◆ Task statement ◆
Pull out every line in the entries below that contains the word "nâng", and copy each one unchanged.

^^^^

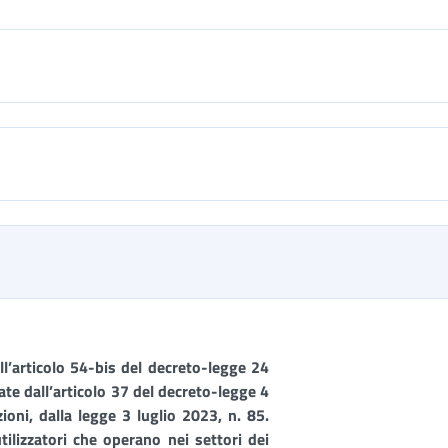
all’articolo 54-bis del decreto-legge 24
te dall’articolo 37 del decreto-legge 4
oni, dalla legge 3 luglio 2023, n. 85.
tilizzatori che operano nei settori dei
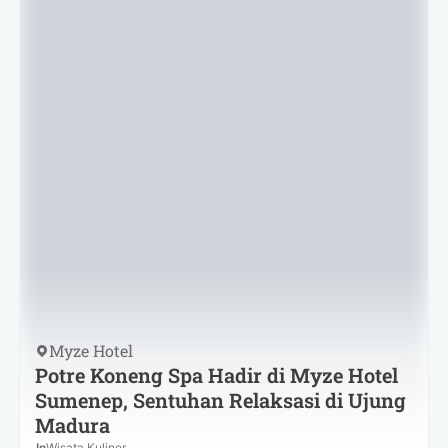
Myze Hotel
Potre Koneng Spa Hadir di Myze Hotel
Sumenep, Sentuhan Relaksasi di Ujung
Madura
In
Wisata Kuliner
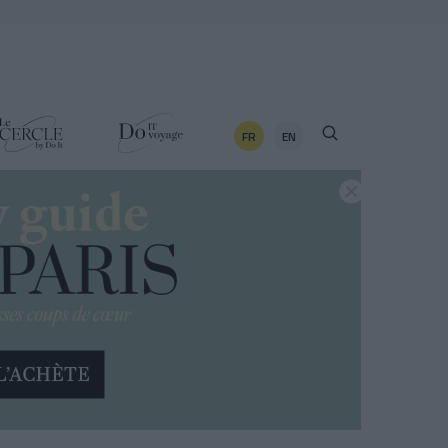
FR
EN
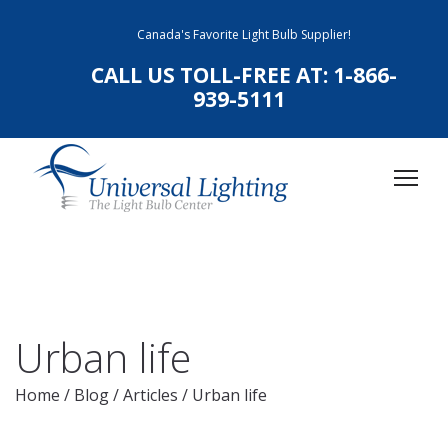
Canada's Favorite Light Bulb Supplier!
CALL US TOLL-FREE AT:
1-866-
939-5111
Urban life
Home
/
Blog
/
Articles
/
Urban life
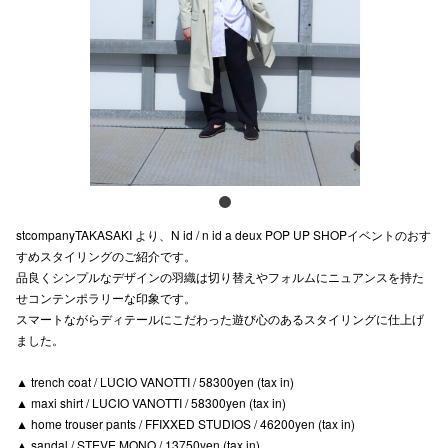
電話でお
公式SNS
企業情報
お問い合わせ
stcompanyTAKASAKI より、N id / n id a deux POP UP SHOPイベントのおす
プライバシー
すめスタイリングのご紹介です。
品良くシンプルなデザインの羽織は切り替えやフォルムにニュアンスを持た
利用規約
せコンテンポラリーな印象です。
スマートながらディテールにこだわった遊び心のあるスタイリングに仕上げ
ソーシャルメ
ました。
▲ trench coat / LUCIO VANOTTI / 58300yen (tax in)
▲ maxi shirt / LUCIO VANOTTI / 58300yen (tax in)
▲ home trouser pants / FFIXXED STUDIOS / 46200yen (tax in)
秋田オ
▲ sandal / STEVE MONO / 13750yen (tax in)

^^^^

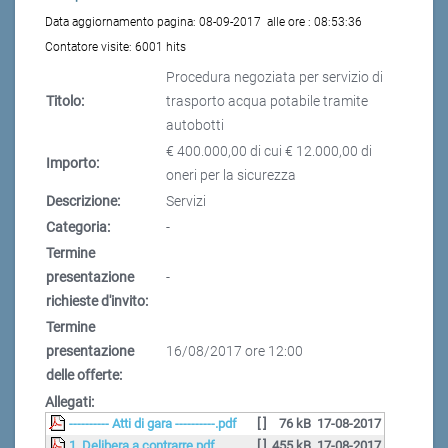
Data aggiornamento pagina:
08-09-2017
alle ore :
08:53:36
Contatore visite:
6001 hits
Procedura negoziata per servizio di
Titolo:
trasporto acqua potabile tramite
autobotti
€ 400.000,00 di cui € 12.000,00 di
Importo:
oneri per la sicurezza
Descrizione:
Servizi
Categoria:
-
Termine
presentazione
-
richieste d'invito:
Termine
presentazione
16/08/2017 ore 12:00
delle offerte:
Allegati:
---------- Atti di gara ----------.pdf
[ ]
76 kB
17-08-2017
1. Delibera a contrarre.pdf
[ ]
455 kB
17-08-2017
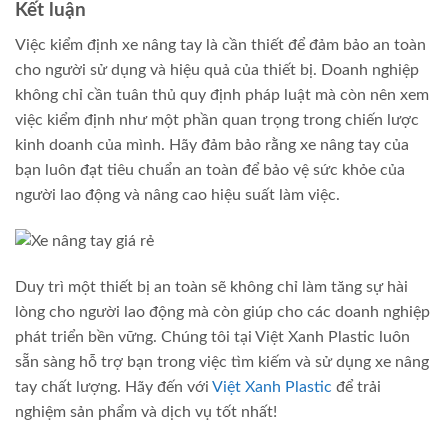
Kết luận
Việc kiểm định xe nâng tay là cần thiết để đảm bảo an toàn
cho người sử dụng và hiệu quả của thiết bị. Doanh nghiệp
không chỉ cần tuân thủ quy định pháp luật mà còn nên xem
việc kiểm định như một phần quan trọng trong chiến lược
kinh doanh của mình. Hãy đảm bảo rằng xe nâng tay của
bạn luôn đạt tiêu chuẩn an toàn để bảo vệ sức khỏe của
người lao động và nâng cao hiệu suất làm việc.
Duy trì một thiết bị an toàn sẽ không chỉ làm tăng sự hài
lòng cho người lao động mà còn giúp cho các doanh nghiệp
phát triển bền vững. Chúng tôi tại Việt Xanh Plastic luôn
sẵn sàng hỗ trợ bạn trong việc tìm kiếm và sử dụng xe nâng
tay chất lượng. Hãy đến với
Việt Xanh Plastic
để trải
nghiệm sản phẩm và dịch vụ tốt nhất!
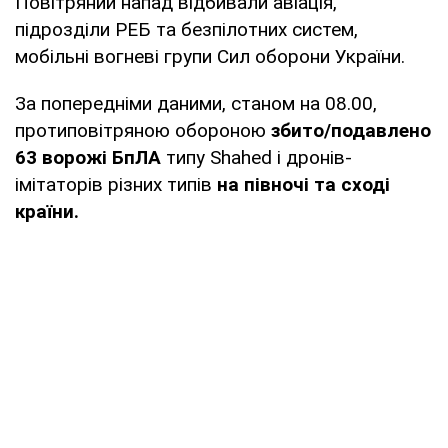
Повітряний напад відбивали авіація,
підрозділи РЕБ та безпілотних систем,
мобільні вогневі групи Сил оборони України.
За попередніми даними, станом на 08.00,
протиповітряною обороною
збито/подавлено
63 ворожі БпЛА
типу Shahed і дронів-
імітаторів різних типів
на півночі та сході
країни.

^^^^

◆ Output for this task ◆
Việc kiểm định xe nâng tay là cần thiết để đảm bảo an toàn
kinh doanh của mình. Hãy đảm bảo rằng xe nâng tay của
người lao động và nâng cao hiệu suất làm việc.
sẵn sàng hỗ trợ bạn trong việc tìm kiếm và sử dụng xe nâng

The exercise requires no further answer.